● Goal of the exercise
Count, in the data that follows, every line with the string "Timeline", and give that count as the whole reply.

● Available data
'''

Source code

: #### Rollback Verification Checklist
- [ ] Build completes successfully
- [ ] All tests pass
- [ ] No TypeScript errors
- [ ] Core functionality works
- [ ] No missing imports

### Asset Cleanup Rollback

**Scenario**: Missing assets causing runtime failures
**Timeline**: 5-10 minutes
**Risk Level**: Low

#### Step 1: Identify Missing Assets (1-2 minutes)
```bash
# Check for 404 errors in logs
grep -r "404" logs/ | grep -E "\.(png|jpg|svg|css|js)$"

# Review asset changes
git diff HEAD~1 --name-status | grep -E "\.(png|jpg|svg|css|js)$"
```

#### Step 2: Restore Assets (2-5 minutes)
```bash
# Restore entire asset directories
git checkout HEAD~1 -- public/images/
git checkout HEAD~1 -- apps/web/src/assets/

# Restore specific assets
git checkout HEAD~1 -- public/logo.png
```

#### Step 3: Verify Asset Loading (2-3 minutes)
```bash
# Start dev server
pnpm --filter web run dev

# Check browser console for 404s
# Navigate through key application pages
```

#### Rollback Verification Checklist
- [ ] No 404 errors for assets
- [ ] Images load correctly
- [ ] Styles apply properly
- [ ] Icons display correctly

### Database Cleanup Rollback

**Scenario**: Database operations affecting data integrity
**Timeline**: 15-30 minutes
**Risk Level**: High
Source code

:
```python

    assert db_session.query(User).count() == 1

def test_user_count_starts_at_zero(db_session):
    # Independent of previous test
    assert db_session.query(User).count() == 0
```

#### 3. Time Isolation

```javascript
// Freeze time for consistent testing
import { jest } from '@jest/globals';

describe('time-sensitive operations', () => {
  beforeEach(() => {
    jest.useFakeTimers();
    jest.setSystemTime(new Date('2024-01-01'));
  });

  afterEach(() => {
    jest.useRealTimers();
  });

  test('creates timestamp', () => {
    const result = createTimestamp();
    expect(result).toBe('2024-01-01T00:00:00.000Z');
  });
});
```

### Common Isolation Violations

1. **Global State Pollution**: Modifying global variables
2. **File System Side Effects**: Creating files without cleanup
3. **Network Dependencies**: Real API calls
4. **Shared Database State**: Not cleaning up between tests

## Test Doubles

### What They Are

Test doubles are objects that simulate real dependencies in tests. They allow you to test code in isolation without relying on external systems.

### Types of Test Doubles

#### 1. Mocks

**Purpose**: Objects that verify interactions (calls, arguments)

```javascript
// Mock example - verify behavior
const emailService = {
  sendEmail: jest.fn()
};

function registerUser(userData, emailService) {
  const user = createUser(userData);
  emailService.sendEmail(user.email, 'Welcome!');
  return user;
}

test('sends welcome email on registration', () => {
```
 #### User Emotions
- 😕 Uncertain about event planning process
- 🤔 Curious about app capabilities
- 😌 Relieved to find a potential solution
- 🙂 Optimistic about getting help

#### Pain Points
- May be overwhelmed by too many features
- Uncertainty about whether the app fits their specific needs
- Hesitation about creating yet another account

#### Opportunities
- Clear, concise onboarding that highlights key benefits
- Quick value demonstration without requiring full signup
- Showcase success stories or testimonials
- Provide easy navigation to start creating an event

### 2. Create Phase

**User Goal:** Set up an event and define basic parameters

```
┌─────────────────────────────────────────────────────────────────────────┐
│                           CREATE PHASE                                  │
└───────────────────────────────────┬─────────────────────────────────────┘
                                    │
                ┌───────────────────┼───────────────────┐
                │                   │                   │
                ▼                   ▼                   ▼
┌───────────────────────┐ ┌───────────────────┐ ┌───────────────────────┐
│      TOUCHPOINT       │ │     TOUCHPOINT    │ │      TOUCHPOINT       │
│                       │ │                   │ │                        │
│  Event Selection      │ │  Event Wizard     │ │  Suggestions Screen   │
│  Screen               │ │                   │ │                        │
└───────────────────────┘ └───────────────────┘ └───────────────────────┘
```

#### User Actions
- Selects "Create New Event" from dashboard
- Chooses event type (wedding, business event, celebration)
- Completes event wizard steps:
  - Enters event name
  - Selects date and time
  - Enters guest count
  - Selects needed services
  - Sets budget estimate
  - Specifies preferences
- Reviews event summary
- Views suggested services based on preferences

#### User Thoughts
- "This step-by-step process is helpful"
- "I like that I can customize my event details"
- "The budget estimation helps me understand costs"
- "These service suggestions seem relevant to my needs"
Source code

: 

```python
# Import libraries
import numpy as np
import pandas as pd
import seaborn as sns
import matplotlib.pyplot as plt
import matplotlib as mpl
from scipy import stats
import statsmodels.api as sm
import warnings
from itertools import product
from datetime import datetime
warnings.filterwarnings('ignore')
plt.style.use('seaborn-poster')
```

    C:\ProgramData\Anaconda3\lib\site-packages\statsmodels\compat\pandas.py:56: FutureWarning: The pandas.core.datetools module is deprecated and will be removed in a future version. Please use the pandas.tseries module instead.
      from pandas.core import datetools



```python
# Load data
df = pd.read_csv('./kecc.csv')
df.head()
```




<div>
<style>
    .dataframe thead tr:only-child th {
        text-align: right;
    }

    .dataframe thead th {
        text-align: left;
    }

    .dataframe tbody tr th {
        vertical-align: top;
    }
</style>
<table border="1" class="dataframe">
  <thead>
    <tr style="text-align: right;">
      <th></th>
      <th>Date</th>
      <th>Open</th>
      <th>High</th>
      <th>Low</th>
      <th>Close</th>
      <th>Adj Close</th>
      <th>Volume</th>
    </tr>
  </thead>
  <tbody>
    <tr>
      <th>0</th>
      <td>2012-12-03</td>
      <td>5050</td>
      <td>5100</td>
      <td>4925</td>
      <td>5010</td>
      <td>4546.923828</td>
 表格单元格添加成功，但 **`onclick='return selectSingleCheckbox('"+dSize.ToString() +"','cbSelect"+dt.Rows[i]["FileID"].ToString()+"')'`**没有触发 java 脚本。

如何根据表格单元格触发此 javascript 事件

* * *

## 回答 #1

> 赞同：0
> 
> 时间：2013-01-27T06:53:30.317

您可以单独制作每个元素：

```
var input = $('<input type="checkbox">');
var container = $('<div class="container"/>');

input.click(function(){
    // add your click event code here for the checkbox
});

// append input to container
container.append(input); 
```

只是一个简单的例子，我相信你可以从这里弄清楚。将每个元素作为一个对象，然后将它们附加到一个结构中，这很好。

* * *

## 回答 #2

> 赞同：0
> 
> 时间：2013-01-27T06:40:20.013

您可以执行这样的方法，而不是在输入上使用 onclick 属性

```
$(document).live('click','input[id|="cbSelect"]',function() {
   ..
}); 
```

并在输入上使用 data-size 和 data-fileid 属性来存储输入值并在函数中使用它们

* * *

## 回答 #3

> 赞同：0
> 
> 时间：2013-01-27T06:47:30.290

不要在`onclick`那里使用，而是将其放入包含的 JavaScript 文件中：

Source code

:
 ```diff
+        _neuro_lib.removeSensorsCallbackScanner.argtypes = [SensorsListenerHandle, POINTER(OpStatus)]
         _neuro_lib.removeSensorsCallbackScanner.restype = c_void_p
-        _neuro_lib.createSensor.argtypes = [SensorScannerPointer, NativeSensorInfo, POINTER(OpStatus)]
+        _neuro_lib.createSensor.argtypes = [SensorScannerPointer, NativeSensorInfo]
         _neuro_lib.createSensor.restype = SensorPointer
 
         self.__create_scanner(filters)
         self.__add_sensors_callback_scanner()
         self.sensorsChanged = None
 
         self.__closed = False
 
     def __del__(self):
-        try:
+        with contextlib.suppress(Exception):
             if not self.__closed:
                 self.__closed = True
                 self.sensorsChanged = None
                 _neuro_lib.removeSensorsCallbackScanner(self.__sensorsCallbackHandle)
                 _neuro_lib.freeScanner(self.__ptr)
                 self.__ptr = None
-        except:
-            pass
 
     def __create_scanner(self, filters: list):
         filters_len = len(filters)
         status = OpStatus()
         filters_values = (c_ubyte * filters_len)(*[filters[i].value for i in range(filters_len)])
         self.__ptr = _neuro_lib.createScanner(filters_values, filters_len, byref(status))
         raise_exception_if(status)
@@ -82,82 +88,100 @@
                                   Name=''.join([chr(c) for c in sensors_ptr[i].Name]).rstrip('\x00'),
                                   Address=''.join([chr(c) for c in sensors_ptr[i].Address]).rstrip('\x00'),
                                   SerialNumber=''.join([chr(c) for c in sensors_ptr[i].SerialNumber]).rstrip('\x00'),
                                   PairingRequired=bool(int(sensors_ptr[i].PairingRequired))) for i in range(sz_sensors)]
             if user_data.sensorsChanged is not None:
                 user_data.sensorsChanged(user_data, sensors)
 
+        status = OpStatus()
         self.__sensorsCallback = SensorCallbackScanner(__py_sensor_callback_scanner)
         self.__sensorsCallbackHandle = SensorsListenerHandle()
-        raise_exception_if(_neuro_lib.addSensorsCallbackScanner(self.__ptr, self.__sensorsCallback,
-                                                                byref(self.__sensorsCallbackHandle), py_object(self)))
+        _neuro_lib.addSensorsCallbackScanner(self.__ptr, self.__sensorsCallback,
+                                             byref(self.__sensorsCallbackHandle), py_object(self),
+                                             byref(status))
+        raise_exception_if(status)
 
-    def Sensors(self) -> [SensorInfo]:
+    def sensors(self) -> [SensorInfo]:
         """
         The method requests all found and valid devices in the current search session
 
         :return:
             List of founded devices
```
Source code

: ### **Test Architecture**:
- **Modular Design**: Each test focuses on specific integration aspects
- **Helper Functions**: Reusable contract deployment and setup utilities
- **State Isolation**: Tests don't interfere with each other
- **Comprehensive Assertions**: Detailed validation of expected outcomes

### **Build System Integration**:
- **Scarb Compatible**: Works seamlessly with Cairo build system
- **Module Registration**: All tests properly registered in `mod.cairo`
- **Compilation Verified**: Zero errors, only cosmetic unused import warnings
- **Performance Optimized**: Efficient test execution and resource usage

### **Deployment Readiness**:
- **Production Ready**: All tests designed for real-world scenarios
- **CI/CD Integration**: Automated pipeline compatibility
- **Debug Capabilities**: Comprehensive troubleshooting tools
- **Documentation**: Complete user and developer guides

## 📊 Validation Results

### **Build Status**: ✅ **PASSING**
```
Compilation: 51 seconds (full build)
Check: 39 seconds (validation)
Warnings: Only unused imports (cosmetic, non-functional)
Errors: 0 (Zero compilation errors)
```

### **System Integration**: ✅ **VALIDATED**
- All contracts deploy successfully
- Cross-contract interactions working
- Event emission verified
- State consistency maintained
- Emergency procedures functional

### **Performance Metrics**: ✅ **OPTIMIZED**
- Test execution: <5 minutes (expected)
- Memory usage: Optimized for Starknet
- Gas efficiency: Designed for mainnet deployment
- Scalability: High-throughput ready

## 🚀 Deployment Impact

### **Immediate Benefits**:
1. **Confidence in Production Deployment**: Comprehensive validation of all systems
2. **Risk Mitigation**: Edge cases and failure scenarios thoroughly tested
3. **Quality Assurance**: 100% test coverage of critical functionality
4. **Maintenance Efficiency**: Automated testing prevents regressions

'''

● Response to the exercise
2